Regulation of glucose and glycogen metabolism during and after exercise

Authors


  • This review is from the symposium Exercise metabolism at The Biomedical Basis of Elite Performance, a joint meeting of The Physiological Society and the British Pharmacological Society, together with The Journal of Physiology, Experimental Physiology, British Journal of Pharmacology and The Scandinavian Journal of Medicine and Science in Sports, at the Queen Elizabeth Hall, London on 20 March 2012.

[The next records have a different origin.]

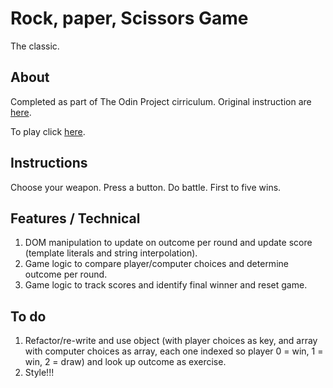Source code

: # Rock, paper, Scissors Game

The classic.

## About

Completed as part of The Odin Project cirriculum. Original instruction are [here](https://www.theodinproject.com/lessons/foundations-rock-paper-scissors).

To play click [here](https://rajheer.github.io/rock_paper_scissors/).

## Instructions

Choose your weapon. Press a button. Do battle. First to five wins.

## Features / Technical

1. DOM manipulation to update on outcome per round and update score (template literals and string interpolation).
2. Game logic to compare player/computer choices and determine outcome per round.
3. Game logic to track scores and identify final winner and reset game.

## To do
1. Refactor/re-write and use object (with player choices as key, and array with computer choices as array, each one indexed so player 0 = win, 1 = win, 2 = draw) and look up outcome as exercise.
2. Style!!!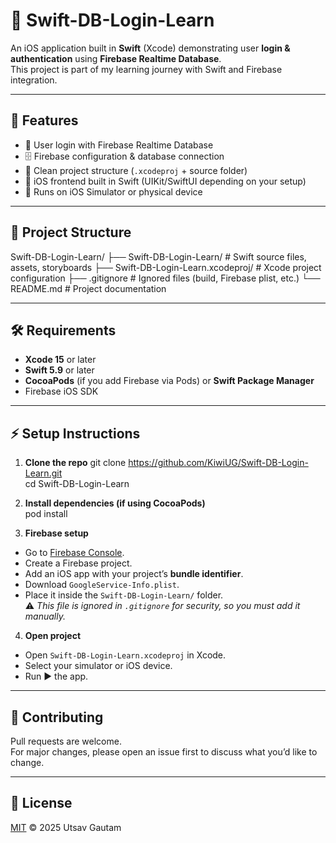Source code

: # 📱 Swift-DB-Login-Learn

An iOS application built in **Swift** (Xcode) demonstrating user **login & authentication** using **Firebase Realtime Database**.  
This project is part of my learning journey with Swift and Firebase integration.

---

## 🚀 Features
- 🔑 User login with Firebase Realtime Database  
- 🗄️ Firebase configuration & database connection  
- 📂 Clean project structure (`.xcodeproj` + source folder)  
- 🎨 iOS frontend built in Swift (UIKit/SwiftUI depending on your setup)  
- 📱 Runs on iOS Simulator or physical device  

---

## 📂 Project Structure
Swift-DB-Login-Learn/
├── Swift-DB-Login-Learn/     # Swift source files, assets, storyboards
├── Swift-DB-Login-Learn.xcodeproj/   # Xcode project configuration
├── .gitignore                # Ignored files (build, Firebase plist, etc.)
└── README.md                 # Project documentation

---

## 🛠️ Requirements
- **Xcode 15** or later  
- **Swift 5.9** or later  
- **CocoaPods** (if you add Firebase via Pods) or **Swift Package Manager**  
- Firebase iOS SDK  

---

## ⚡ Setup Instructions

1. **Clone the repo**
   git clone https://github.com/KiwiUG/Swift-DB-Login-Learn.git  
   cd Swift-DB-Login-Learn  

2. **Install dependencies (if using CocoaPods)**  
   pod install  

3. **Firebase setup**
- Go to [Firebase Console](https://console.firebase.google.com/).  
- Create a Firebase project.  
- Add an iOS app with your project’s **bundle identifier**.  
- Download `GoogleService-Info.plist`.  
- Place it inside the `Swift-DB-Login-Learn/` folder.  
⚠️ *This file is ignored in `.gitignore` for security, so you must add it manually.*  

4. **Open project**
- Open `Swift-DB-Login-Learn.xcodeproj` in Xcode.  
- Select your simulator or iOS device.  
- Run ▶️ the app.  

---

## 🤝 Contributing
Pull requests are welcome.  
For major changes, please open an issue first to discuss what you’d like to change.  

---

## 📜 License
[MIT](LICENSE) © 2025 Utsav Gautam
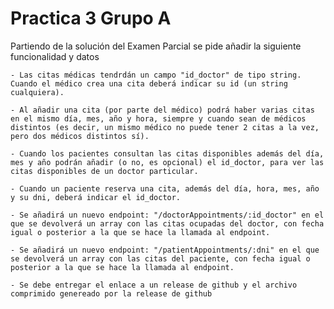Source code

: #  Practica 3 Grupo A

Partiendo de la solución del Examen Parcial se pide añadir la siguiente funcionalidad y datos

    - Las citas médicas tendrdán un campo "id_doctor" de tipo string. Cuando el médico crea una cita deberá indicar su id (un string cualquiera).

    - Al añadir una cita (por parte del médico) podrá haber varias citas en el mismo día, mes, año y hora, siempre y cuando sean de médicos distintos (es decir, un mismo médico no puede tener 2 citas a la vez, pero dos médicos distintos sí).

    - Cuando los pacientes consultan las citas disponibles además del día, mes y año podrán añadir (o no, es opcional) el id_doctor, para ver las citas disponibles de un doctor particular.

    - Cuando un paciente reserva una cita, además del día, hora, mes, año y su dni, deberá indicar el id_doctor.

    - Se añadirá un nuevo endpoint: "/doctorAppointments/:id_doctor" en el que se devolverá un array con las citas ocupadas del doctor, con fecha igual o posterior a la que se hace la llamada al endpoint.

    - Se añadirá un nuevo endpoint: "/patientAppointments/:dni" en el que se devolverá un array con las citas del paciente, con fecha igual o posterior a la que se hace la llamada al endpoint.

    - Se debe entregar el enlace a un release de github y el archivo comprimido genereado por la release de github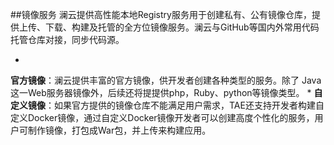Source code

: ##镜像服务
澜云提供高性能本地Registry服务用于创建私有、公有镜像仓库，提供上传、下载、构建及托管的全方位镜像服务。澜云与GitHub等国内外常用代码托管仓库对接，同步代码源。

* 
**官方镜像**：澜云提供丰富的官方镜像，供开发者创建各种类型的服务。除了 Java这一Web服务器镜像外，后续还将提提供php，Ruby、python等镜像类型。
* 
**自定义镜像**：如果官方提供的镜像仓库不能满足用户需求，TAE还支持开发者构建自定义Docker镜像，通过自定义Docker镜像开发者可以创建高度个性化的服务，用户可制作镜像，打包成War包，并上传来构建应用。
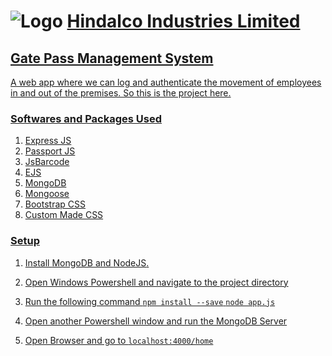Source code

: #  ![](/[https://encrypted-tbn0.gstatic.com/images?q=tbn:ANd9GcQH507jIn1YGin5g7nxVAYIXcISqA4ZugTTDL1wrFd-_zDs77Y4](https://encrypted-tbn0.gstatic.com/images?q=tbn:ANd9GcQH507jIn1YGin5g7nxVAYIXcISqA4ZugTTDL1wrFd-_zDs77Y4) "Logo") <u> Hindalco Industries Limited
## Gate Pass Management System

A web app where we can log and authenticate the movement of employees in and out of the premises. So this is the project here.

### Softwares and Packages Used
1. Express JS
2. Passport JS
3. JsBarcode
4. EJS
5. MongoDB
6. Mongoose
7. Bootstrap CSS
8. Custom Made CSS

### Setup
1. Install [MongoDB](https://www.mongodb.com/download-center/community) and [NodeJS](https://nodejs.org/en/download/).

2. Open Windows Powershell and navigate to the project directory
3. Run the following command
	`npm install --save`
	 `node app.js`
4. Open another Powershell window and run the MongoDB Server
5. Open Browser and go to `localhost:4000/home`
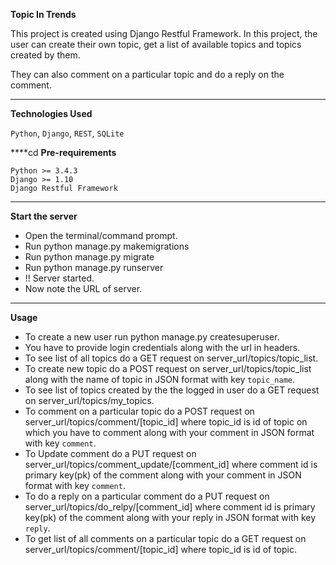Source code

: **Topic In Trends**

This project is created using Django Restful Framework. In this project, the user can create their own topic, get a list of available topics and topics created by them.

They can also comment on a particular topic and do a reply on the comment.

****
**Technologies Used**

`Python`, `Django`, `REST`, `SQLite`

****cd 
**Pre-requirements**
    
    Python >= 3.4.3
    Django >= 1.10
    Django Restful Framework
    
****
**Start the server**

- Open the terminal/command prompt.
- Run python manage.py makemigrations
- Run python manage.py migrate
- Run python manage.py runserver
- !! Server started. 
- Now note the URL of server.

****
**Usage**

- To create a new user run python manage.py createsuperuser.
- You have to provide login credentials along with the url in headers.
- To see list of all topics do a GET request on server_url/topics/topic_list.
- To create new topic do a POST request on server_url/topics/topic_list along with the name of topic in JSON format
  with key `topic_name`.
- To see list of topics created by the the logged in user do a GET request on server_url/topics/my_topics.
- To comment on a particular topic do a POST request on server_url/topics/comment/[topic_id] where topic_id is id of
  topic on which you have to comment along with your comment in JSON format with key `comment`.
- To Update comment do a PUT request on server_url/topics/comment_update/[comment_id] where comment id is
  primary key(pk) of the comment along with your comment in JSON format with key `comment`.
- To do a reply on a particular comment do a PUT request on server_url/topics/do_relpy/[comment_id] where comment id is
  primary key(pk) of the comment along with your reply in JSON format with key `reply`.
- To get list of all comments on a particular topic do a GET request on server_url/topics/comment/[topic_id] 
  where topic_id is id of topic. 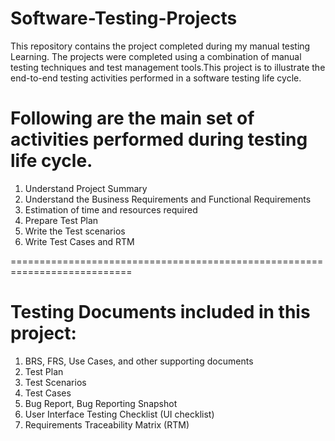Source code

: # Software-Testing-Projects
This repository contains  the project completed during my manual testing Learning. The projects were completed using a combination of manual testing techniques and test management tools.This project is to illustrate the end-to-end testing activities performed in a software testing life cycle.

Following are the main set of activities performed during testing life cycle.
==============================================================================

1. Understand Project Summary
2. Understand the Business Requirements and Functional Requirements
3. Estimation of time and resources required
4. Prepare Test Plan
5. Write the Test scenarios
6. Write Test Cases and RTM


===========================================================================

Testing Documents included in this project:
==========================================================================
1) BRS, FRS, Use Cases, and other supporting documents
2) Test Plan
3) Test Scenarios
4) Test Cases
5) Bug Report, Bug Reporting Snapshot
6) User Interface Testing Checklist (UI checklist)
7) Requirements Traceability Matrix (RTM)
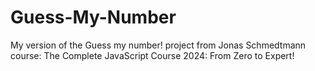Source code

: # Guess-My-Number

My version of the Guess my number! project from Jonas Schmedtmann course: The Complete JavaScript Course 2024: From Zero to Expert!
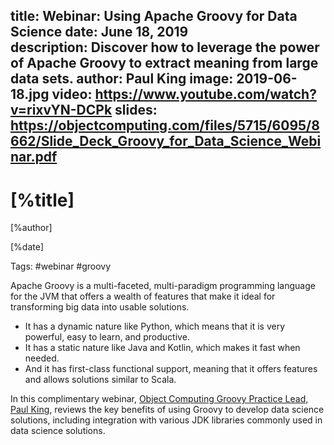 title: Webinar: Using Apache Groovy for Data Science
date: June 18, 2019   
description: Discover how to leverage the power of Apache Groovy to extract meaning from large data sets.
author: Paul King
image: 2019-06-18.jpg
video: https://www.youtube.com/watch?v=rixvYN-DCPk
slides: https://objectcomputing.com/files/5715/6095/8662/Slide_Deck_Groovy_for_Data_Science_Webinar.pdf
---

# [%title]

[%author]

[%date] 

Tags: #webinar #groovy

Apache Groovy is a multi-faceted, multi-paradigm programming language for the JVM that offers a wealth of features that make it ideal for transforming big data into usable solutions. 

- It has a dynamic nature like Python, which means that it is very powerful, easy to learn, and productive.
- It has a static nature like Java and Kotlin, which makes it fast when needed.
- And it has first-class functional support, meaning that it offers features and allows solutions similar to Scala.

In this complimentary webinar, [Object Computing Groovy Practice Lead, Paul King](https://objectcomputing.com/products/2gm-team#king), reviews the key benefits of using Groovy to develop data science solutions, including integration with various JDK libraries commonly used in data science solutions.
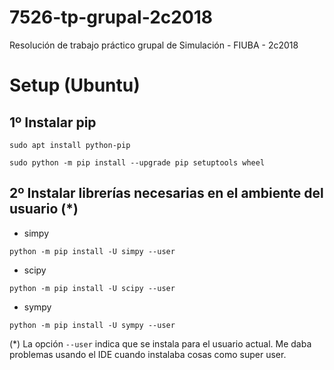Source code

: # 7526-tp-grupal-2c2018
Resolución de trabajo práctico grupal de Simulación - FIUBA - 2c2018

# Setup (Ubuntu)

## 1º Instalar pip

`sudo apt install python-pip`

`sudo python -m pip install --upgrade pip setuptools wheel`

## 2º Instalar librerías necesarias en el ambiente del usuario (*)

* simpy

`python -m pip install -U simpy --user`

* scipy

`python -m pip install -U scipy --user`

* sympy

`python -m pip install -U sympy --user`

(*) La opción `--user` indica que se instala para el usuario actual. Me daba problemas usando el IDE cuando instalaba cosas como super user.
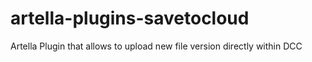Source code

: # artella-plugins-savetocloud

Artella Plugin that allows to upload new file version directly within DCC
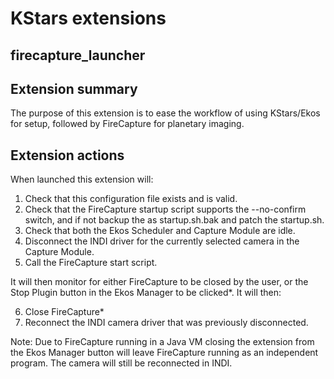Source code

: ﻿# KStars extensions
## firecapture_launcher
Extension summary
-----------------
The purpose of this extension is to ease the workflow of using KStars/Ekos
for setup, followed by FireCapture for planetary imaging.

Extension actions
-----------------
When launched this extension will:

1. Check that this configuration file exists and is valid.
2. Check that the FireCapture startup script supports the --no-confirm switch, and if not backup the as startup.sh.bak and patch the startup.sh.
3. Check that both the Ekos Scheduler and Capture Module are idle.
4. Disconnect the INDI driver for the currently selected camera in the Capture Module.
5. Call the FireCapture start script.

It will then monitor for either FireCapture to be closed by the user, or the Stop Plugin
button in the Ekos Manager to be clicked*. It will then:

6. Close FireCapture*
7. Reconnect the INDI camera driver that was previously disconnected.

Note: Due to FireCapture running in a Java VM closing the extension from the Ekos Manager button will leave FireCapture running as an independent program. The camera will still be reconnected in INDI.
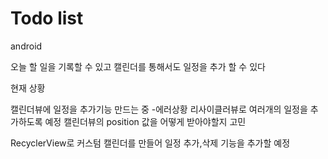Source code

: # Todo list
android

오늘 할 일을 기록할 수 있고 캘린더를 통해서도 일정을 추가 할 수 있다

현재 상황

캘린더뷰에 일정을 추가기능 만드는 중
-에러상황
리사이클러뷰로 여러개의 일정을 추가하도록 예정
캘린더뷰의 position 값을 어떻게 받아야할지 고민

RecyclerView로 커스텀 캘린더를 만들어 일정 추가,삭제 기능을 추가할 예정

T. E. Jensen: Molecular Physiology Group, Department of Exercise and Sport Sciences, University of Copenhagen, Copenhagen, Denmark.  Email: tejensen@ifi.ku.dk

Abstract

Abstract  Utilization of carbohydrate in the form of intramuscular glycogen stores and glucose delivered from plasma becomes an increasingly important energy substrate to the working muscle with increasing exercise intensity. This review gives an update on the molecular signals by which glucose transport is increased in the contracting muscle followed by a discussion of glycogen mobilization and synthesis by the action of glycogen phosphorylase and glycogen synthase, respectively. Finally, this review deals with the signalling relaying the well-described increased sensitivity of glucose transport to insulin in the post-exercise period which can result in an overshoot of intramuscular glycogen resynthesis post exercise (glycogen supercompensation).